Collected data:
- - - - -

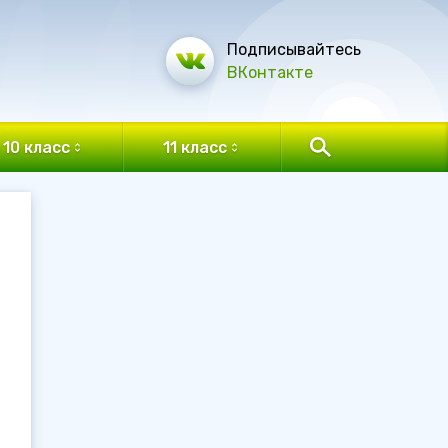
Подписывайтесь
ВКонтакте
10 класс
11 класс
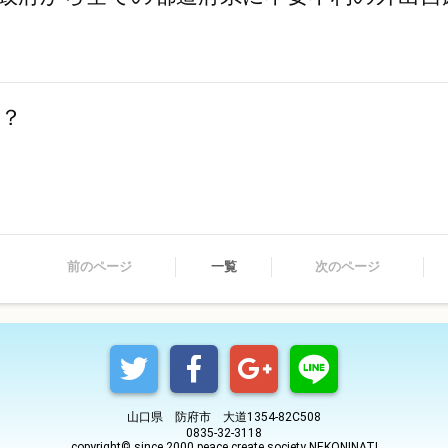
？
前のページ
一覧
次のページ
山口県 防府市 大道1354-82C508
0835-32-3118
copyright© since 2000 peace create society NEKONINATI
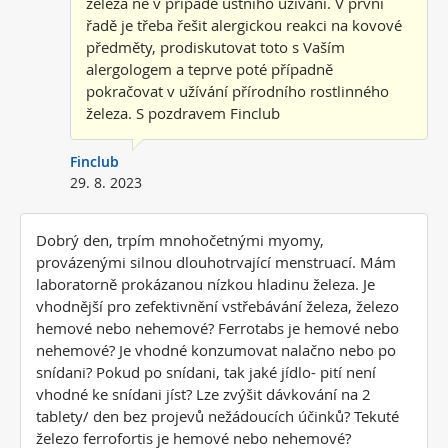
železa ne v případě ústního užívání. V první
řadě je třeba řešit alergickou reakci na kovové
předměty, prodiskutovat toto s Vaším
alergologem a teprve poté případně
pokračovat v užívání přírodního rostlinného
železa. S pozdravem Finclub
Finclub
29. 8. 2023
Dobrý den, trpím mnohočetnými myomy,
provázenými silnou dlouhotrvající menstruací. Mám
laboratorně prokázanou nízkou hladinu železa. Je
vhodnější pro zefektivnění vstřebávání železa, železo
hemové nebo nehemové? Ferrotabs je hemové nebo
nehemové? Je vhodné konzumovat nalačno nebo po
snídani? Pokud po snídani, tak jaké jídlo- pití není
vhodné ke snídani jíst? Lze zvýšit dávkování na 2
tablety/ den bez projevů nežádoucích účinků? Tekuté
železo ferrofortis je hemové nebo nehemové?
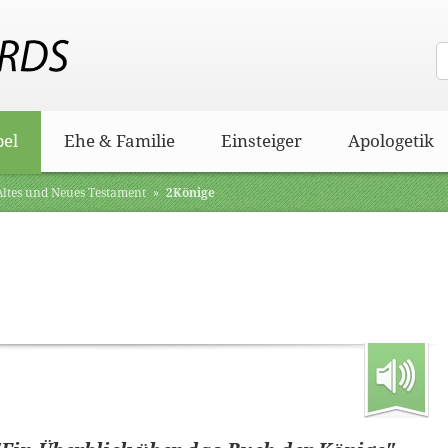
bel
Ehe & Familie
Einsteiger
Apologetik
 Altes und Neues Testament
»
2Könige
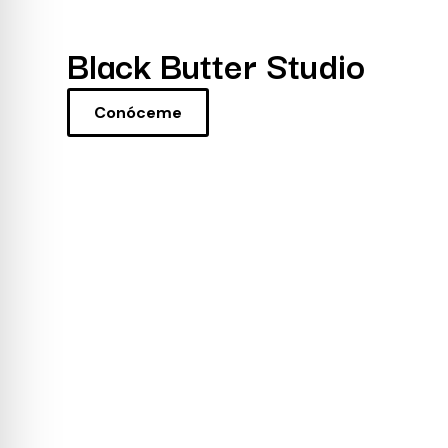
Black Butter Studio
Conóceme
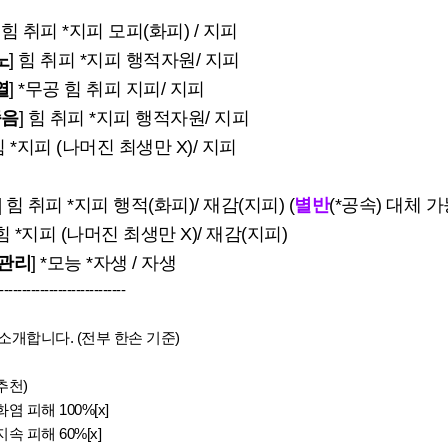
] 힘 취피 *지피 모피(화피) / 지피
노
] 힘 취피 *지피 행적자원/ 지피
열
] *무공 힘 취피 지피/ 지피
죽음
] 힘 취피 *지피 행적자원/ 지피
 힘 *지피 (나머진 최생만 X)/ 지피
] 힘 취피 *지피 행적(화피)/ 재감(지피)
(
별반
(*공속) 대체 가
 힘 *지피 (나머진 최생만 X)/ 재감(지피)
 관리
]
*모능 *자생 / 자생
----------------------------
소개합니다. (전부 한손 기준)
추천)
화염 피해 100%[x]
속 피해 60%[x]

- - - - -

Work instruction -> Return each line of the records above that contains the string "železo". Treat uppercase and lowercase as different.

Exercise output ->
vhodnější pro zefektivnění vstřebávání železa, železo
železo ferrofortis je hemové nebo nehemové?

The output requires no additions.